Für kurzzeitig Arbeitslose funktioniert das besser als für Langzeitarbeitslose:

Sechs Monate nach Abschluss einer Weiterbildung hatten 70 Prozent der einstigen Empfänger von Arbeitslosengeld einen neuen Job gefunden, aber lediglich 39 Prozent der Langzeitarbeitslosen, die Bürgergeld beziehen.

3.) Mismatch. Im Sommer 2023 konkurrierten in Bayern rechnerisch 16 Arbeitslose um nur zehn gemeldete offene Stellen, in Berlin waren es dagegen 94. Dieses Beispiel zeigt, dass es ein erhebliches Mismatch zwischen Arbeitslosen und offenen Stellen gibt – schon die generelle Arbeitslosigkeit unterscheidet sich zwischen Bundesländern und selbst zwischen Kreisen massiv.

Während die Problematik bei Fachkräften insgesamt gar nicht so groß ist, ist sie bei Helfern umso gravierender – so kamen in Bayern im Juli dieses Jahres 36 Helfer auf je zehn passende Jobs, in Berlin waren es sogar 256.

Verringern könnte den regionalen Mismatch ein Umzug der Arbeitsuchenden dorthin, wo Personal benötigt wird. Doch das ist leichter gesagt als getan: Erstens sind viele Menschen in ihrem Umfeld sozial und kulturell verankert. Zweitens führt der oft zu erwartende eher geringe Verdienst am neuen Standort dazu, dass sich der Umzug schlicht nicht lohnt.

4.) Vermittlungshemmnisse.

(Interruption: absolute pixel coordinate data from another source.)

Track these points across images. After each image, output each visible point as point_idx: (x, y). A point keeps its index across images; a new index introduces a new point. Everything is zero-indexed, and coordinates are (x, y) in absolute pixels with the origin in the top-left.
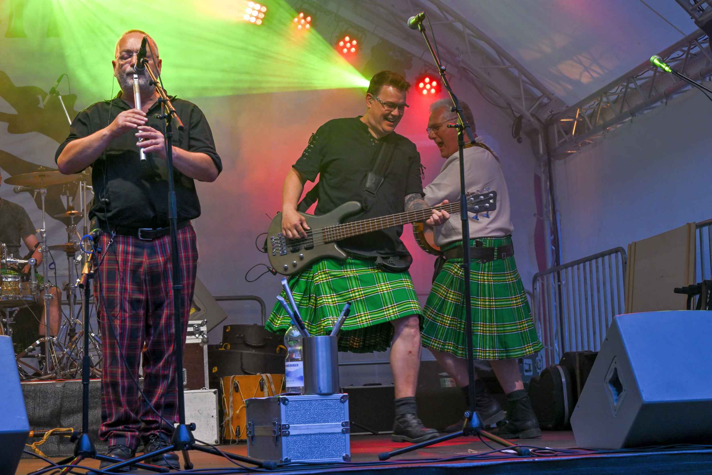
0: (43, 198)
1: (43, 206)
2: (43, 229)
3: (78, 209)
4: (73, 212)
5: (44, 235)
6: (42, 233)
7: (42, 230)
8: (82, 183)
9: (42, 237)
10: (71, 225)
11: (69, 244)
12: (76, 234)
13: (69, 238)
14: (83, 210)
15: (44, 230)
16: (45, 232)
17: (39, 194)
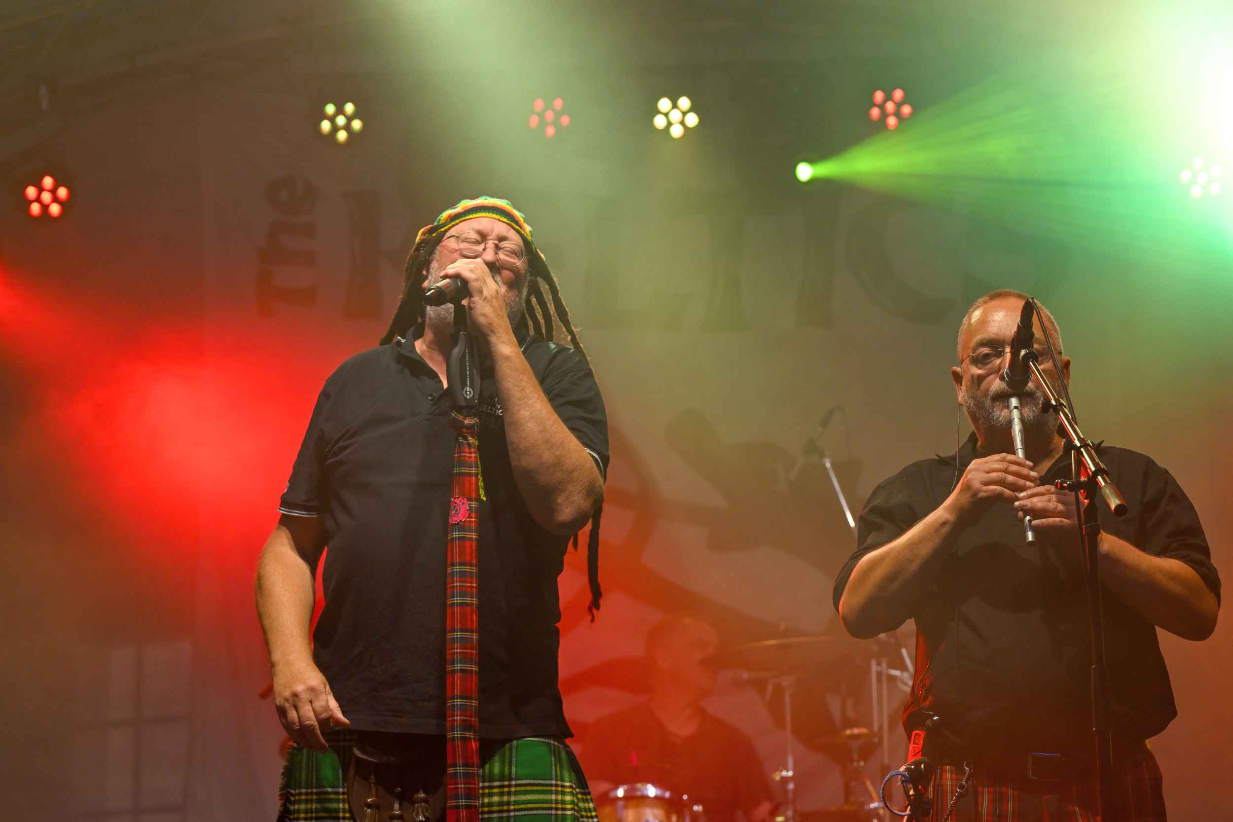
0: (787, 699)
1: (788, 718)
2: (788, 771)
3: (869, 725)
4: (856, 731)
5: (791, 786)
6: (785, 780)
7: (784, 773)
8: (879, 664)
9: (786, 791)
10: (852, 760)
11: (847, 807)
12: (864, 783)
13: (848, 792)
14: (881, 728)
15: (790, 774)
16: (793, 778)
17: (779, 690)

Bei der Frage, weshalb Arbeitslosigkeit trotz Arbeitskräftemangel Bestand hat, dürfen individuelle Vermittlungshemmnisse nicht unterschlagen werden. Häufig gibt es sogar gleich mehrere. Das gilt gerade für Langzeitarbeitslose.

Zu den Vermittlungshemmnissen gehören beispielsweise das fortgeschrittene Alter der Arbeitslosen oder gesundheitliche Einschränkungen. So sind 31 Prozent der Langzeitarbeitslosen älter als 55 Jahre – unter allen Erwerbsfähigen gilt das nur für 26 Prozent.

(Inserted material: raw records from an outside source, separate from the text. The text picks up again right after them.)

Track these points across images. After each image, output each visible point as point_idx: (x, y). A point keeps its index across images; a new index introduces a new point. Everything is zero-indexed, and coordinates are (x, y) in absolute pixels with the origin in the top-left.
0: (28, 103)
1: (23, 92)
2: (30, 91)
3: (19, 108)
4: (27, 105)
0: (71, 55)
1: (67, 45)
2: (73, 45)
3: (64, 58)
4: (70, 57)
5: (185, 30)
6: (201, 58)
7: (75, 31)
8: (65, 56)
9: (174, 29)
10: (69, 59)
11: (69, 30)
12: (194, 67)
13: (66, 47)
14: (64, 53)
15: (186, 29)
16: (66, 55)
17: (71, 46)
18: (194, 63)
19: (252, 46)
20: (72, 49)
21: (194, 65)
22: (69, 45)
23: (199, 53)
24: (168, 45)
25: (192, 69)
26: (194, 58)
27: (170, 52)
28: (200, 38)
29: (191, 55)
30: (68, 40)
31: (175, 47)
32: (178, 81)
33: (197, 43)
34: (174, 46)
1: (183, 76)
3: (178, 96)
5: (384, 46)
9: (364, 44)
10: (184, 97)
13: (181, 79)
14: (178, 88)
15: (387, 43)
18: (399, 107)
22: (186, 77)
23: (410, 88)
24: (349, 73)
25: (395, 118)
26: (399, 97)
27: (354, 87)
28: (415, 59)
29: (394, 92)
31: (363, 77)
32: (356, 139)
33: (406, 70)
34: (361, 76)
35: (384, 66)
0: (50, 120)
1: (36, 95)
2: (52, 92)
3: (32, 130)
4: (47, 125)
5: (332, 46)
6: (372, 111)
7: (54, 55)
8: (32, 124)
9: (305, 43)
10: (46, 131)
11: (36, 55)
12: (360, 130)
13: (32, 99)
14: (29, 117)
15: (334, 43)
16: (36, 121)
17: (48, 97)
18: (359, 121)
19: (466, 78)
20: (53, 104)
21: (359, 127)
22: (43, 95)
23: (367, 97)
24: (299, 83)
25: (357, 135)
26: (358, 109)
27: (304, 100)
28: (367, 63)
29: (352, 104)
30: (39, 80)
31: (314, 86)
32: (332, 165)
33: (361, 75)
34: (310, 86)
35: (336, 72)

Hinzu kommt, dass bei langer Arbeitslosigkeit soziale Kompetenzen verlernt werden können – Pünktlichkeit zum Beispiel. Auch externe Widrigkeiten, wie die unzureichende Kinderbetreuung für Alleinerziehende, erschweren den Wiedereintritt in den Arbeitsmarkt. Gleiches gilt, wenn jemand alkohol- oder drogenabhängig ist oder hoch verschuldet.

Weil die Problemlagen und Hindernisse für eine Arbeitsaufnahme so individuell sind, braucht es auch individuelle Ansätze für die Wiedereingliederung – es gibt keine Patentlösung.